Setting Goals

We all have some goals as a writer. Whether you have written them down or just keep them somewhere in your head, they are there. Are they good goals, goals that inspire you to keep going or are you making goals into a torment for yourself? Having high goals may actually keep you from getting where you want to be. If your goals are too high you may not really think (expect) you can reach them. In that case you need to adjust your goals. Set them up as a path you can follow rather than a pinnacle you can’t reach.

These are some goal setting guidelines based on those I read in “Writing for Magazines: A Beginner’s Guide” by Cheryl Sloan Wray.

Start simple. If you are beginning your goals won’t be the same as a writer you has been published a few times and has contacts with editors/ publishers already. Simple goals are comfortable, attainable for as long as you need them.
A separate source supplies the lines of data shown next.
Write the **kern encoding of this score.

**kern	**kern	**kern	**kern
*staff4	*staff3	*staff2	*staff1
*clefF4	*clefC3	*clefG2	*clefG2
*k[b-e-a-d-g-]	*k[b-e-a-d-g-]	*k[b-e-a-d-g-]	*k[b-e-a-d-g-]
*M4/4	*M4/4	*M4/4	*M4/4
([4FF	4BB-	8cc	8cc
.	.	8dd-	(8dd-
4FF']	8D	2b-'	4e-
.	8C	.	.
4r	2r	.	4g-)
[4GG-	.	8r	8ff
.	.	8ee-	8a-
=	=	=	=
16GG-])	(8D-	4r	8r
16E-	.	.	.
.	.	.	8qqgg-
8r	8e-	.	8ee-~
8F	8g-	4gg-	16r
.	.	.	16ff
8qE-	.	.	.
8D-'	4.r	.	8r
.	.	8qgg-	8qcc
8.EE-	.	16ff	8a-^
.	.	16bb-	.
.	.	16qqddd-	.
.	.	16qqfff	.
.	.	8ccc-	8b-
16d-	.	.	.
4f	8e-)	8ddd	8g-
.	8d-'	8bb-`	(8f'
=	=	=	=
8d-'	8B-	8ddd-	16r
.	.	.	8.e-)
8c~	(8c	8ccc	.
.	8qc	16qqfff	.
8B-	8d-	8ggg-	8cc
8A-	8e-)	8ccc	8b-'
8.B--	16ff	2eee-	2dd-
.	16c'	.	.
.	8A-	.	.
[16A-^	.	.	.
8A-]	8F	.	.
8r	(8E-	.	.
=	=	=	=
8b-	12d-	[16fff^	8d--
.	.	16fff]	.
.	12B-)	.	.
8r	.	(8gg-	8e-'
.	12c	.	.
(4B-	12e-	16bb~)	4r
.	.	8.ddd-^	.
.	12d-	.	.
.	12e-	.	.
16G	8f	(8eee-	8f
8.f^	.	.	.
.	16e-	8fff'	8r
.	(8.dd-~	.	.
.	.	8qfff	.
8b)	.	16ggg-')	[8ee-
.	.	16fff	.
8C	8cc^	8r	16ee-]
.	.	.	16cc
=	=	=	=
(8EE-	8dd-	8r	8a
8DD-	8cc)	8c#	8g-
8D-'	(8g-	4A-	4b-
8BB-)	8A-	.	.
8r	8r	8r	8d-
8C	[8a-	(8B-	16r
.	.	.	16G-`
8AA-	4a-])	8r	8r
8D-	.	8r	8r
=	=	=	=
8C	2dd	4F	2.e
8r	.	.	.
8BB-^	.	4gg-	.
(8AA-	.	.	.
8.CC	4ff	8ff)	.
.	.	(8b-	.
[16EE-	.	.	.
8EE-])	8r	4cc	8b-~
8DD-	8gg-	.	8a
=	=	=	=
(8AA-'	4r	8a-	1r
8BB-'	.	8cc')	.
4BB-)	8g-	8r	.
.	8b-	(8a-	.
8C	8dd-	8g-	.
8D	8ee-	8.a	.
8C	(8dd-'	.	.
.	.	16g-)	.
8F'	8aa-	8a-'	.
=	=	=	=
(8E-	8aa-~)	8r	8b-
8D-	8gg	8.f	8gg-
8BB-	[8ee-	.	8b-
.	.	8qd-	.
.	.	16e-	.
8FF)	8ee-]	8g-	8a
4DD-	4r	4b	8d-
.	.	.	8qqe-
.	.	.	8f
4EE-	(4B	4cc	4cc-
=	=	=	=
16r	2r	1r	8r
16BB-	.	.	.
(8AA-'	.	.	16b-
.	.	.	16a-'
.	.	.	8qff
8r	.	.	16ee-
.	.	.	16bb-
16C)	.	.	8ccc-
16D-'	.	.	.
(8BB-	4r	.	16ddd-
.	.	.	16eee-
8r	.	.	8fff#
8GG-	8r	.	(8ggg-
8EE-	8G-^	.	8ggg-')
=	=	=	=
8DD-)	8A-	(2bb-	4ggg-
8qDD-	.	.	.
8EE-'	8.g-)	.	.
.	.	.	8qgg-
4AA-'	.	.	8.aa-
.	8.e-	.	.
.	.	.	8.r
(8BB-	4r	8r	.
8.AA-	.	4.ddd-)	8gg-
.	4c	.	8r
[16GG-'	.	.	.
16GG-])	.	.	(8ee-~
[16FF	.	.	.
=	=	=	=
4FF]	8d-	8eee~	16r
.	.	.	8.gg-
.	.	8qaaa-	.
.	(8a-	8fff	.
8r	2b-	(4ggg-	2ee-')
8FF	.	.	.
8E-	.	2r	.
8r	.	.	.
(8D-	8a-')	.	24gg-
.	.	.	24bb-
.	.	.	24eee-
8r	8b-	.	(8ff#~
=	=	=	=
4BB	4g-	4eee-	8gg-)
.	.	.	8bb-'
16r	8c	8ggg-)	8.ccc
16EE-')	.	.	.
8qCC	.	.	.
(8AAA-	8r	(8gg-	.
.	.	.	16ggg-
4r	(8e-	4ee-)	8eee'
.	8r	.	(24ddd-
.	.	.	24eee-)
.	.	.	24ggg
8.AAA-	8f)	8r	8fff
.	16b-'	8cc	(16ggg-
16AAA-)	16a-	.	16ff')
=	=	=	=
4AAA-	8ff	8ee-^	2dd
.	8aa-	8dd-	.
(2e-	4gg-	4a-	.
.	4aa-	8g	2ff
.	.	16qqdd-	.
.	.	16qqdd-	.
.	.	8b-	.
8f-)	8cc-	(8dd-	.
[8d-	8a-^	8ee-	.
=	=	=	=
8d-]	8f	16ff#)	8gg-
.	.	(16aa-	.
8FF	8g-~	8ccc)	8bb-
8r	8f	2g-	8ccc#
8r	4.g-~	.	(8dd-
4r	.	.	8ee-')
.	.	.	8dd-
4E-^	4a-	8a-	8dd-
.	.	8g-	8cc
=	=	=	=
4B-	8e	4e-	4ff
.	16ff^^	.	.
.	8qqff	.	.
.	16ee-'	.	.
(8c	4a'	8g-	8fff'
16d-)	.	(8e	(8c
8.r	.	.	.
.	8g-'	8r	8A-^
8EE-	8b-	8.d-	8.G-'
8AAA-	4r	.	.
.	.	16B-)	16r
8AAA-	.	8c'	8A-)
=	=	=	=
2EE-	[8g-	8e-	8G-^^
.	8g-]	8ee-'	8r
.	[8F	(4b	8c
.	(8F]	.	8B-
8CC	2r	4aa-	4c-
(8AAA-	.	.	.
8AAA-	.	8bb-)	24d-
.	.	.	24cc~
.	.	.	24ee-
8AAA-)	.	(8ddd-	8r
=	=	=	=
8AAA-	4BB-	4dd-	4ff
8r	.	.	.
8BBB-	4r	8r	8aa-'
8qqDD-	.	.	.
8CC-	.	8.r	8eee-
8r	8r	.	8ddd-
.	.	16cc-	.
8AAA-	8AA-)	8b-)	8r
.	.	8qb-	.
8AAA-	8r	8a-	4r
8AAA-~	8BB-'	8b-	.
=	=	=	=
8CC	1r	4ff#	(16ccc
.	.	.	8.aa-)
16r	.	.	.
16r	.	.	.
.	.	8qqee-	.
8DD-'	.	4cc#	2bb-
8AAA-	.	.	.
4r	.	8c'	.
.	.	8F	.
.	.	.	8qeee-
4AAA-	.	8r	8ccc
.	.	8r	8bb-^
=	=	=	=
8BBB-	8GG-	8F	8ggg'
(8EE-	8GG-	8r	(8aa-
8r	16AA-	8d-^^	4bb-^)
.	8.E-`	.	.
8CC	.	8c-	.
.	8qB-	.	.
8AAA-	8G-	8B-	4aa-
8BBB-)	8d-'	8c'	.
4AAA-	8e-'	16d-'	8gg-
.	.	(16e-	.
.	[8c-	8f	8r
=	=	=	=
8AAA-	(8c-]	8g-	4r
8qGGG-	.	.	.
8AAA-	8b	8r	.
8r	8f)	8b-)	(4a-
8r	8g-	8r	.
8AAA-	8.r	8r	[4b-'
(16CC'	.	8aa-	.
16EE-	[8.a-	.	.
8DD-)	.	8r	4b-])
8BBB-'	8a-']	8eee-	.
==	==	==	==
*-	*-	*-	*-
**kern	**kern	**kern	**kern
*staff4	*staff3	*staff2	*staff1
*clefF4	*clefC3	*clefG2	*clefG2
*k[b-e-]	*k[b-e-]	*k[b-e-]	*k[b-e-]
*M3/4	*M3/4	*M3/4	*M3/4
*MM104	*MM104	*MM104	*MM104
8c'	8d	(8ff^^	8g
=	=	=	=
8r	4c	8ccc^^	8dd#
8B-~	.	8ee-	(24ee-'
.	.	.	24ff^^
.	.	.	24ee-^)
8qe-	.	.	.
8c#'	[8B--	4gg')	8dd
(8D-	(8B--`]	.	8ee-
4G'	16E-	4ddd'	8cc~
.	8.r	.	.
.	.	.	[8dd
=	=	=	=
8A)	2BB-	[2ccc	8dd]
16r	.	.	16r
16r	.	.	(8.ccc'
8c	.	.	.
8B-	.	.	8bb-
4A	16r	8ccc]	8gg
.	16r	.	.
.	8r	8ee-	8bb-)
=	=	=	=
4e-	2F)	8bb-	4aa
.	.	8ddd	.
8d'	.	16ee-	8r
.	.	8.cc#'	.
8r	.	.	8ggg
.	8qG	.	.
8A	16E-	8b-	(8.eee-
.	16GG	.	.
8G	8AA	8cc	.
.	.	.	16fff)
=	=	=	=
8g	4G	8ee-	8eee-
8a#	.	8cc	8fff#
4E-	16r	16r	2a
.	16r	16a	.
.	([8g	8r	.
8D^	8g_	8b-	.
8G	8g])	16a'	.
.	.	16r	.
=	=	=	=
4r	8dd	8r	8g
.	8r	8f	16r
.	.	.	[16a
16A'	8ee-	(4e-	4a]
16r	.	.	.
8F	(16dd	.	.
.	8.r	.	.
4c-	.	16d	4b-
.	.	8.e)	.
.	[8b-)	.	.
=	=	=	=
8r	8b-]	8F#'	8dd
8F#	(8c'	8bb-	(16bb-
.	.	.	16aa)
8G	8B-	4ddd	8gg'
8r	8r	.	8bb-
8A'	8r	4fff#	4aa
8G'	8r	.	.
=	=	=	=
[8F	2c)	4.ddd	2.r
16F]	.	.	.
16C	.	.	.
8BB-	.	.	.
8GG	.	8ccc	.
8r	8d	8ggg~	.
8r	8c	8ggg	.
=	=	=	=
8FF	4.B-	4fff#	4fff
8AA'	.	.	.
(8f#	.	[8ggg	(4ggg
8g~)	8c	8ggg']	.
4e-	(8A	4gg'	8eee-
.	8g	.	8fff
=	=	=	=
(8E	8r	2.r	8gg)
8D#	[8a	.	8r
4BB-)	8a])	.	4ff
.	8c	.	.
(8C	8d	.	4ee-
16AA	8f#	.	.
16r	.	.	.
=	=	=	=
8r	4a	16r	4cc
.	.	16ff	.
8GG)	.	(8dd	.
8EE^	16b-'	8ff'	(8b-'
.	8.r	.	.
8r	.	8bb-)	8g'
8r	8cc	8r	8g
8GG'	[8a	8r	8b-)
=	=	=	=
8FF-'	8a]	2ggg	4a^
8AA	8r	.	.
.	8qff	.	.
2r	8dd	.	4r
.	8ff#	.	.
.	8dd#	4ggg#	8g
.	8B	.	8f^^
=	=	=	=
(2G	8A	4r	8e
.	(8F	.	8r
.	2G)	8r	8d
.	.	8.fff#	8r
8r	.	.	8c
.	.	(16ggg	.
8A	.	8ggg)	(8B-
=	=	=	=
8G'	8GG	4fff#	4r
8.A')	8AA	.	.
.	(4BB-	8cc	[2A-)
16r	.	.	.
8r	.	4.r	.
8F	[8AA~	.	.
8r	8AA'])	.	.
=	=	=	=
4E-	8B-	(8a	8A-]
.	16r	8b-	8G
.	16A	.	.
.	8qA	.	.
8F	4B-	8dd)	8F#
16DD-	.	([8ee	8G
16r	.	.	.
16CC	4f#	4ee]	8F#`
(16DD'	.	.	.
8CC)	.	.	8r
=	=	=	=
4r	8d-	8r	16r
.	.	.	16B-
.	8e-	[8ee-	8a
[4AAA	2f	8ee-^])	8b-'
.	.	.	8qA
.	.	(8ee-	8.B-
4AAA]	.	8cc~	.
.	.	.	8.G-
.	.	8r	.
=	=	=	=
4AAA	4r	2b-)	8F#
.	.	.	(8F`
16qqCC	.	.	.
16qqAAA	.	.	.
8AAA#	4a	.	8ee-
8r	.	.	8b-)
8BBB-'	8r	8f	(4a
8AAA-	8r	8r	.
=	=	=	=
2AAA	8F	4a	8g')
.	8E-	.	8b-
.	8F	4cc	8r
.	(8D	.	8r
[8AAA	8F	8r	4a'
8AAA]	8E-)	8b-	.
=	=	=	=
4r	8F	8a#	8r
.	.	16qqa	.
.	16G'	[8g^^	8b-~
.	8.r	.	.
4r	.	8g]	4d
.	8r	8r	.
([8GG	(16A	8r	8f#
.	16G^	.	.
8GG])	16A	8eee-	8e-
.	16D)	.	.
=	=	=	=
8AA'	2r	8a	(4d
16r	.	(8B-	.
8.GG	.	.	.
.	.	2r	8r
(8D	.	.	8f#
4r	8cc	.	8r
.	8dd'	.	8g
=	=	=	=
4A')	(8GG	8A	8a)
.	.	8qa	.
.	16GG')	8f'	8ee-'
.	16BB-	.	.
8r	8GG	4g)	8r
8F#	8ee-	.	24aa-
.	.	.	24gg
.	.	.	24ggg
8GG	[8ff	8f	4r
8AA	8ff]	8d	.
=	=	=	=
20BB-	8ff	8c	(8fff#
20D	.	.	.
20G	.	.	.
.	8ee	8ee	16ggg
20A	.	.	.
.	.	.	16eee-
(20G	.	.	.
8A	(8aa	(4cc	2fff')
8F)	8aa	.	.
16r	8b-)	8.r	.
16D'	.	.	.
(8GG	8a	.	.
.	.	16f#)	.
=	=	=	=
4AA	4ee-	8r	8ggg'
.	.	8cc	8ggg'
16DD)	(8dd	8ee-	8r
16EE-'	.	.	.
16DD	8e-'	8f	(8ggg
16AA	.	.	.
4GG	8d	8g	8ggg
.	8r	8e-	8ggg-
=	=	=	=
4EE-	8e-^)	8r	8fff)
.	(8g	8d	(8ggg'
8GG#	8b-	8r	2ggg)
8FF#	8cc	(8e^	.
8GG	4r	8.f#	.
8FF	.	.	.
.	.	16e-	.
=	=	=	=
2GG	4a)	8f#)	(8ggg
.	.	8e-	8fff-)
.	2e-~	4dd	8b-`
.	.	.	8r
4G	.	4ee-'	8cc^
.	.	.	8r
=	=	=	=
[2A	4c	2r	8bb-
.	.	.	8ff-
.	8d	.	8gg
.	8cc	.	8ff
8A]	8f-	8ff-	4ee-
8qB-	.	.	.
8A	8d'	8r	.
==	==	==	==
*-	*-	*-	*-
Challenge yourself. Having simple goals doesn’t mean you won’t be working, challenging yourself to do better and try bigger. Make goals simple so you won’t give up in frustration but challenging enough to be taken seriously, worthy of working for.

Set goals that suit your personality. Don’t try to make yourself into some other writer. Make the goals work for you, your style, your routine, etc.

Be concrete and specific. Goals shouldn’t be too broad or lacking in detail. Don’t have a goal of submitting an article to the local paper. Be specific, plan an article topic and set a date for submitting it.

Share your goals with a few writer friends. Pick a few people who encourage you and let them know what you’re planning. They will help keep you on track.

Check your progress. Mark your progress somehow, keep a goal calendar to show yourself how you are making progress in keeping each of your goals. This way you can look at how far you have come when you need to keep yourself going, along to the next goal.

Stick to it. Remember you made the goals to help you become the writer you want to be. If the goals you set aren’t working for you change them, use the guidelines here to set goals that will work.

Some good goals you could try are: I will write at least a page every day. I will be ready to write by 10:00. I will submit at least 2 of my articles every month. I will challenge myself with the goal of submitting to one big publication each month.

Esteem for Writers

The article is longer but these sections appealed to me and I want to remember them.

Affirm Your Esteem as a Writer
by Ron Kurtus (revised 3 April 2003)

Your esteem as a writer is established by self-appraisal of the quality of your work. You must constantly reaffirm that you area good writer. Self-esteem is fragile, and there are some who may try to lower your esteem through unfair criticism. You must not let others affect how you feel about your work. You should feel that your writing is good and certainly the best you can do.

Obviously, there are some people with more talented than you. Don’t compare yourself with the geniuses or the stars. Rather emulate them and use them as models.

Instead, compare yourself with the average and with your past abilities. If you are better than average, you can hold you head up high. If you are writing much better than you used to, it is something about which to be proud. That builds up your esteem.

There are also people looking to elevate themselves by putting others down. They will not only criticize your work but may make personal comments about you. “Your writing is terrible. And not only that, you’re fat too.”

Realize that such people aren’t talking about you. They are talking about themselves and their own insecurities. Consider the source and don’t let their opinions affect you. Rather, avoid getting an opinion from such people, if you can.

When you look at your work, you should be proud of what you did. You should feel that you do good work. You’ve got to constantly tell yourself this to overcome the negative people. Telling others may convince a few, but it may also be considered bragging.

One important thing in having pride in your work is to make sure that everything you write is well done. This includes letters to friends and relatives and e-mail. Always use a spell-checker before you send an e-mail. Use the spell-checker and grammar checker for any document written on a word processor, especially those you send to other people. Taking such care means you have pride in your work and affirms your self-esteem as a writer.

In conclusion
You must look at your work and feel it is well-done to have self-esteem as a writer. Compare yourself with the mass of writers. Remember that every writer is critiqued or edited. Don’t let critics get you down. Look at your work and reaffirm that you are a good writer. A writing career is a lot of work, but it is well worth the effort.

You do good work. You are a champion.